Following the implementation of 2010-02 in September 2012, the RIPE NCC has allocated 8,609 /22s from the last /8. Figure 3 also illustrates that 123 members opened additional LIR accounts and received 609 of these /22s. This equates to around 1% of members receiving 7% of the /22s. Note that the total number of members (13,230) in Figure 3 exceeds the number of active LIR accounts (12,994 on 25 January 2016). This is because some of the members have since closed their accounts.

In October 2015, the RIPE NCC published an article examining allocation rates and possible IPv4 depletion timelines. In Figure 4 you can see the current status of the allocation rate from the last /8 (185/8).

Allocated from last /8 Figure 4: Total allocations from 185/8 over time.
The blue line represents the linear fit for the period 1 October 2014 - 1 October 2015

 

Figure 5 shows the current number of IPv4 addresses in the RIPE NCC IPv4 Pool. At the time of writing (26 January 2015) there were 15.89 million IPv4 addresses (approximately 15,500 /22s) still available.

Last /8 status Figure 5: Number of IPv4 addresses left in the RIPE NCC IPv4 Pool in millions

Limiting financial incentives

Early in 2015 a new policy change, 2015-01 , was proposed in order to limit the financial incentive of obtaining and transferring /22s from the last /8. This policy, implemented in July 2015, ensured that all allocations received by an LIR must be held within that LIR account for 24 months before a transfer would be possible. On 19 March 2015, the Board passed another resolution obliging RIPE NCC members who close an LIR account within 12 months of opening it to pay the full annual fee before commencement of a merger, transfer or closure for that account.

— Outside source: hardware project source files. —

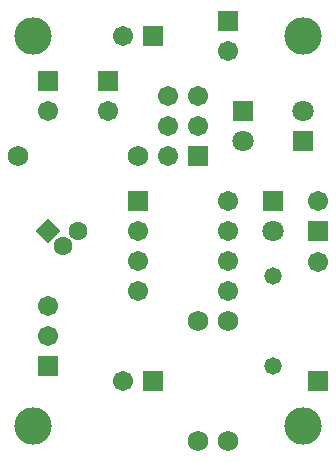
<source format=gbr>
G04 DipTrace 2.4.0.2*
%INTopMask.gbr*%
%MOIN*%
%ADD18C,0.063*%
%ADD27C,0.125*%
%ADD36C,0.058*%
%ADD38C,0.058*%
%ADD40C,0.068*%
%ADD42C,0.068*%
%ADD45R,0.071X0.071*%
%ADD47C,0.071*%
%ADD48C,0.0671*%
%ADD50R,0.0671X0.0671*%
%FSLAX44Y44*%
G04*
G70*
G90*
G75*
G01*
%LNTopMask*%
%LPD*%
D50*
X8940Y12440D3*
D48*
Y11440D3*
Y10440D3*
Y9440D3*
X11940D3*
Y10440D3*
Y11440D3*
Y12440D3*
D50*
Y18440D3*
D48*
Y17440D3*
D47*
X13440Y11440D3*
D45*
Y12440D3*
X14440Y14440D3*
D47*
Y15440D3*
X12440Y14440D3*
D45*
Y15440D3*
D50*
X14940Y6440D3*
D48*
Y10416D3*
D27*
X5440Y4940D3*
Y17940D3*
X14440D3*
Y4940D3*
D50*
X10940Y13940D3*
D48*
X9940D3*
X10940Y14940D3*
X9940D3*
X10940Y15940D3*
X9940D3*
D50*
X9440Y6440D3*
D48*
X8440D3*
D18*
X6940Y11440D3*
X6440Y10940D3*
G36*
X5940Y11029D2*
X5529Y11440D1*
X5940Y11851D1*
X6351Y11440D1*
X5940Y11029D1*
G37*
D50*
X9440Y17940D3*
D48*
X8440D3*
D50*
X5940Y6940D3*
D48*
Y7940D3*
Y8940D3*
D50*
X14940Y11440D3*
D48*
Y12440D3*
D42*
X11940Y4440D3*
D40*
Y8440D3*
D42*
X4940Y13940D3*
D40*
X8940D3*
D42*
X10940Y4440D3*
D40*
Y8440D3*
D38*
X13440Y6940D3*
D36*
Y9940D3*
D50*
X7940Y16440D3*
D48*
Y15440D3*
D50*
X5940Y16440D3*
D48*
Y15440D3*
M02*

</source>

During the discussions of 2015-01, concerns were raised by the community not only regarding the practice of obtaining and transferring /22s quickly, but also regarding RIPE NCC members receiving and keeping multiple /22s by opening additional LIR accounts. This practice was perceived to conflict with the original intention of the last /8 policy.

Figure 6 illustrates the number of policy transfers and the number of transfers due to merger. It clearly shows the drop in transfers following the implementation of policy 2015-01 in July 2015. Also visible here is that almost three times as many mergers were completed in December 2015 compared to the end-of-year surge in December 2014.

transfers and mergers

 

  Figure 6: Number of prefixes from last /8 transferred (blue) and merged (orange) since June 2014

The RIPE community concluded that address policies could only address part of the problem and it was recommended that the RIPE NCC membership raise the question of additional LIR accounts with the RIPE NCC Executive Board. These concerns were officially raised to the Board on 18 November 2015 and resulted in the resolution to temporarily restrict the ability of RIPE NCC members to open additional LIR accounts.

Next steps

The Board asks the RIPE NCC membership to provide their opinions and discuss the following points:

  1. Is the activity of RIPE NCC members opening additional LIR accounts a problem that must be prevented?
  2. If this activity is a problem that must be prevented, what action should the RIPE NCC take to attempt its prevention?

Members are encouraged to discuss this on the RIPE NCC Membership Discussion List . The Board will monitor the discussion and review it at the next Executive Board meeting on 31 March 2016. Depending on the outcome of that meeting, the Board may propose a resolution for members to vote on at the RIPE NCC General Meeting in May 2016.